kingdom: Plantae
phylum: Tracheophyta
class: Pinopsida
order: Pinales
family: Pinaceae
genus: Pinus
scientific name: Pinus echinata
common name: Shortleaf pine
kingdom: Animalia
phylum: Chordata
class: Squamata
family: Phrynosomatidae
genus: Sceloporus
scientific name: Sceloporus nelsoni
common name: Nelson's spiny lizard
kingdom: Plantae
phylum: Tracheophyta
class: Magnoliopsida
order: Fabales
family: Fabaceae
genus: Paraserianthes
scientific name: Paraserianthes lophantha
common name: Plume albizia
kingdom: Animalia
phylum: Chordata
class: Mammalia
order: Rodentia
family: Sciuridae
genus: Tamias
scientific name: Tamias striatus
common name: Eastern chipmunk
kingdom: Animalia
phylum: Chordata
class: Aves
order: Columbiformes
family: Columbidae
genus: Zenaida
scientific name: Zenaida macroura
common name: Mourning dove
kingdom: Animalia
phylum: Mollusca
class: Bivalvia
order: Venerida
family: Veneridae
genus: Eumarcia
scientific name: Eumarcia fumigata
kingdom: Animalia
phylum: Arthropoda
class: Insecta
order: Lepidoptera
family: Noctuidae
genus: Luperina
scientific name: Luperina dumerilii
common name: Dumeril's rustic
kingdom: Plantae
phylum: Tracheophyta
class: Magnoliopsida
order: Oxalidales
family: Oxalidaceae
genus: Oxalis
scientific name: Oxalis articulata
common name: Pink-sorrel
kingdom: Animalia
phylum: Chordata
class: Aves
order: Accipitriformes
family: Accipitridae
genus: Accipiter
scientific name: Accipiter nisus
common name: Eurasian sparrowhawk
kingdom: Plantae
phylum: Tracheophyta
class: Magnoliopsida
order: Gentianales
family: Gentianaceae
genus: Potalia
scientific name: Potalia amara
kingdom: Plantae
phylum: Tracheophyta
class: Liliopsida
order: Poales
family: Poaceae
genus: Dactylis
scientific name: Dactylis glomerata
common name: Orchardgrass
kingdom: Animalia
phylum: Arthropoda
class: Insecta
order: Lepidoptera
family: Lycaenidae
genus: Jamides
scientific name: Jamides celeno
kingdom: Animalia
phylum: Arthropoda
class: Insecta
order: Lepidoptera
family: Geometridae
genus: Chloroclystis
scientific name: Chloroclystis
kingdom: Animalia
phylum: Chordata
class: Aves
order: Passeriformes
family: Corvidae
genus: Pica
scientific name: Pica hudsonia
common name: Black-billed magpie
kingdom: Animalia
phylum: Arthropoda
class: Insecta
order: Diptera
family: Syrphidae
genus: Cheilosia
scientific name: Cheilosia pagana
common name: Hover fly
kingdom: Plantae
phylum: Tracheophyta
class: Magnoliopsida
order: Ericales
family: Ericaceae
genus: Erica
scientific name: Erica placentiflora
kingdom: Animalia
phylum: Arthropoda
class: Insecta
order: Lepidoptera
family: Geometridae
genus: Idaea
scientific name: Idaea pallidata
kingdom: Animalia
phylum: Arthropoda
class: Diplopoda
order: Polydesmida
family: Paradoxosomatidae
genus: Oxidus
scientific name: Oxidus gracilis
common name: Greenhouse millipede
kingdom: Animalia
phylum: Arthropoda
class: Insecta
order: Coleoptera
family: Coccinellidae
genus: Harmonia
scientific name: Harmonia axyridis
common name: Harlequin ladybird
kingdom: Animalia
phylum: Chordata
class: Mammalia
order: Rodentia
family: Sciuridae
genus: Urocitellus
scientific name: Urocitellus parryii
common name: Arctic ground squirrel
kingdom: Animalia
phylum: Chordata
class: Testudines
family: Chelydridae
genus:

• **What the task requires**
Reproduce every line of the items above verbatim, keeping their original order.

• **Complete response**
kingdom: Plantae
phylum: Tracheophyta
class: Pinopsida
order: Pinales
family: Pinaceae
genus: Pinus
scientific name: Pinus echinata
common name: Shortleaf pine
kingdom: Animalia
phylum: Chordata
class: Squamata
family: Phrynosomatidae
genus: Sceloporus
scientific name: Sceloporus nelsoni
common name: Nelson's spiny lizard
kingdom: Plantae
phylum: Tracheophyta
class: Magnoliopsida
order: Fabales
family: Fabaceae
genus: Paraserianthes
scientific name: Paraserianthes lophantha
common name: Plume albizia
kingdom: Animalia
phylum: Chordata
class: Mammalia
order: Rodentia
family: Sciuridae
genus: Tamias
scientific name: Tamias striatus
common name: Eastern chipmunk
kingdom: Animalia
phylum: Chordata
class: Aves
order: Columbiformes
family: Columbidae
genus: Zenaida
scientific name: Zenaida macroura
common name: Mourning dove
kingdom: Animalia
phylum: Mollusca
class: Bivalvia
order: Venerida
family: Veneridae
genus: Eumarcia
scientific name: Eumarcia fumigata
kingdom: Animalia
phylum: Arthropoda
class: Insecta
order: Lepidoptera
family: Noctuidae
genus: Luperina
scientific name: Luperina dumerilii
common name: Dumeril's rustic
kingdom: Plantae
phylum: Tracheophyta
class: Magnoliopsida
order: Oxalidales
family: Oxalidaceae
genus: Oxalis
scientific name: Oxalis articulata
common name: Pink-sorrel
kingdom: Animalia
phylum: Chordata
class: Aves
order: Accipitriformes
family: Accipitridae
genus: Accipiter
scientific name: Accipiter nisus
common name: Eurasian sparrowhawk
kingdom: Plantae
phylum: Tracheophyta
class: Magnoliopsida
order: Gentianales
family: Gentianaceae
genus: Potalia
scientific name: Potalia amara
kingdom: Plantae
phylum: Tracheophyta
class: Liliopsida
order: Poales
family: Poaceae
genus: Dactylis
scientific name: Dactylis glomerata
common name: Orchardgrass
kingdom: Animalia
phylum: Arthropoda
class: Insecta
order: Lepidoptera
family: Lycaenidae
genus: Jamides
scientific name: Jamides celeno
kingdom: Animalia
phylum: Arthropoda
class: Insecta
order: Lepidoptera
family: Geometridae
genus: Chloroclystis
scientific name: Chloroclystis
kingdom: Animalia
phylum: Chordata
class: Aves
order: Passeriformes
family: Corvidae
genus: Pica
scientific name: Pica hudsonia
common name: Black-billed magpie
kingdom: Animalia
phylum: Arthropoda
class: Insecta
order: Diptera
family: Syrphidae
genus: Cheilosia
scientific name: Cheilosia pagana
common name: Hover fly
kingdom: Plantae
phylum: Tracheophyta
class: Magnoliopsida
order: Ericales
family: Ericaceae
genus: Erica
scientific name: Erica placentiflora
kingdom: Animalia
phylum: Arthropoda
class: Insecta
order: Lepidoptera
family: Geometridae
genus: Idaea
scientific name: Idaea pallidata
kingdom: Animalia
phylum: Arthropoda
class: Diplopoda
order: Polydesmida
family: Paradoxosomatidae
genus: Oxidus
scientific name: Oxidus gracilis
common name: Greenhouse millipede
kingdom: Animalia
phylum: Arthropoda
class: Insecta
order: Coleoptera
family: Coccinellidae
genus: Harmonia
scientific name: Harmonia axyridis
common name: Harlequin ladybird
kingdom: Animalia
phylum: Chordata
class: Mammalia
order: Rodentia
family: Sciuridae
genus: Urocitellus
scientific name: Urocitellus parryii
common name: Arctic ground squirrel
kingdom: Animalia
phylum: Chordata
class: Testudines
family: Chelydridae
genus:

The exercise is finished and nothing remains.